Bei der Branche kommen die Regeln gut an
Bei den Veranstaltern kommt die Version des Ständerats gut an: Mit der nun vorgeschlagenen Version der Umsetzung könnten die meisten Festivals «ganz gut leben», so Stefan Breitenmoser, Geschäftsführer des Verbands der Konzert-, Show- und Festivalveranstalter (SMPA). Bereits seit Jahren würden sich die Veranstalter und die Tabakindustrie freiwillig an ziemlich genau das halten, was die Politik nun fordert: Keine sichtbare Werbung, kein Zugang in den entsprechenden Zelten für Minderjährige, und auch auf den Websites der Festivals sind die Sponsoren nicht aufgeführt.

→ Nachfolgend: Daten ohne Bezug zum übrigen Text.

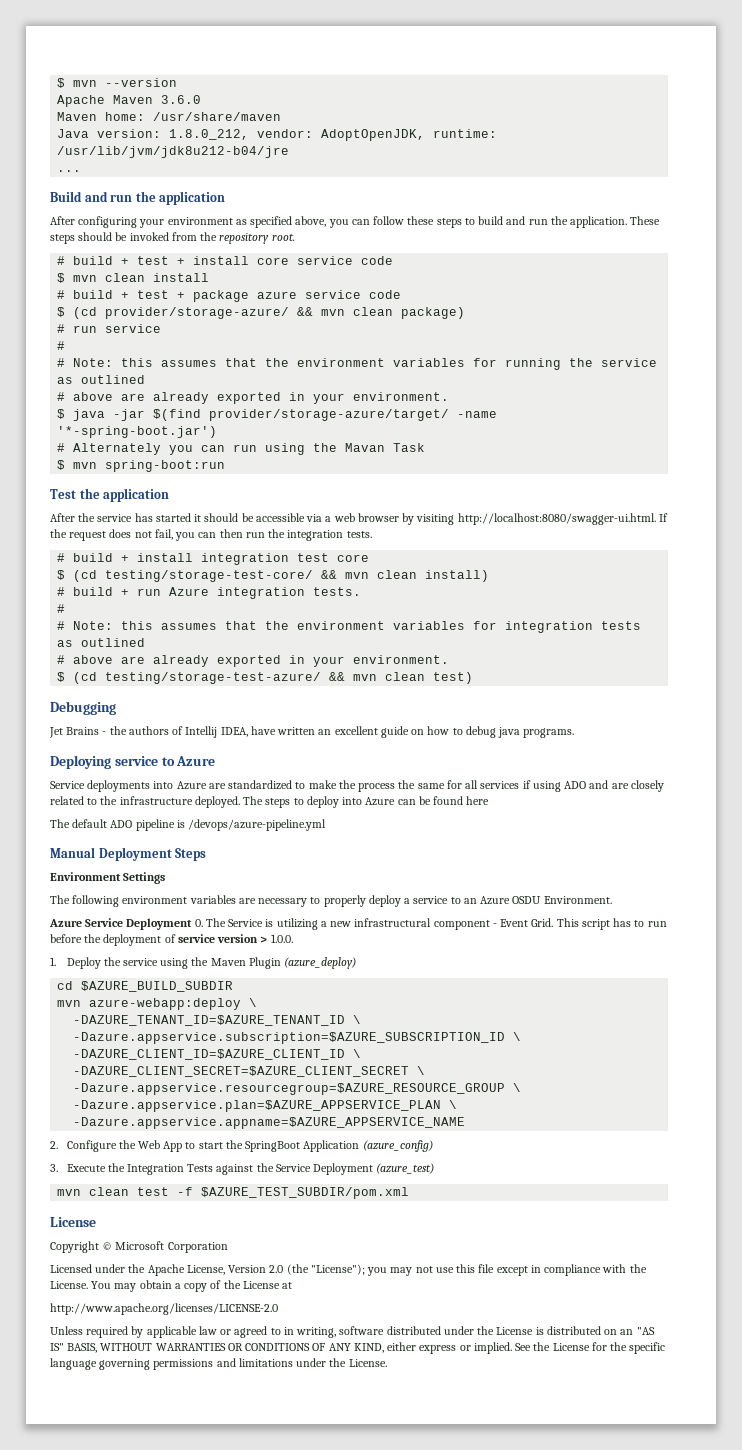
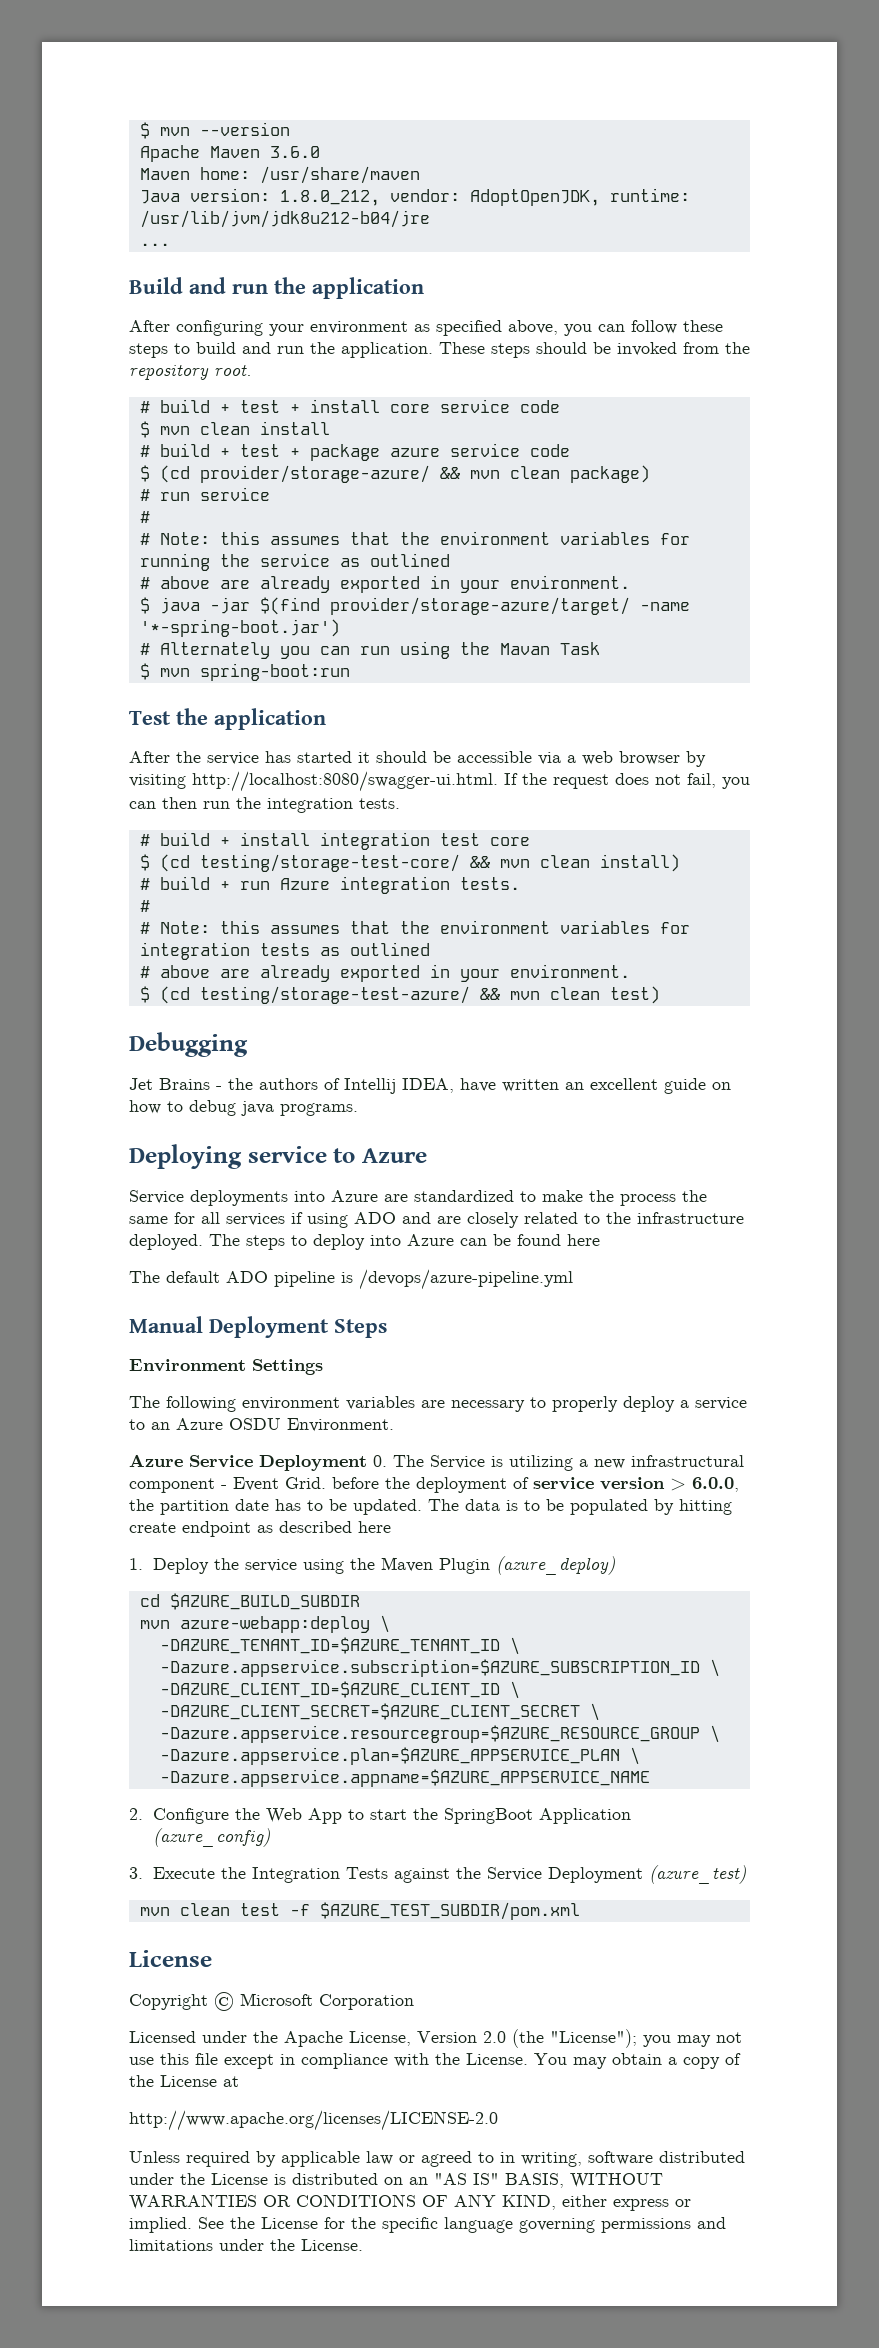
[556,918,667,930] This script has to run -> (326, 1483) none
[270,934,293,943] 1.0.0. -> [692,1477,739,1492] [129,1499,732,1515] [129,1521,391,1537] 6.0.0, the partition date has to be updated. The data is to be populated by hitting create endpoint as described here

Breitenmoser spricht davon, dass die Sponsoringbeiträge von den Tabakfirmen teilweise bis zu 15 Prozent der gesamten Sponsoringeinnahmen ausmachen. «Es ist zudem derzeit extrem schwierig wegfallende Sponsoren zu kompensieren», sagt Breitenmoser. Sprich: Bricht der Betrag weg, hat das Festival ein Finanzloch. Gestopft werden kann das etwa durch eine Programmreduktion oder – deutlich wahrscheinlicher – über höhere Eintrittspreise.
Und in einem Jahr mit miesem Wetter, zögerlichem Vorverkauf und einem Konkurrenzkampf mit Fussball und anderen Grossanlässen können die Mittel aus dem Sponsoring verhindern, dass die Zahlen in den tiefroten Bereich fallen. Sonst droht einigen Festivalmachern ohne die Kohle der Raucherwarenfirmen der Schnauf auszugehen.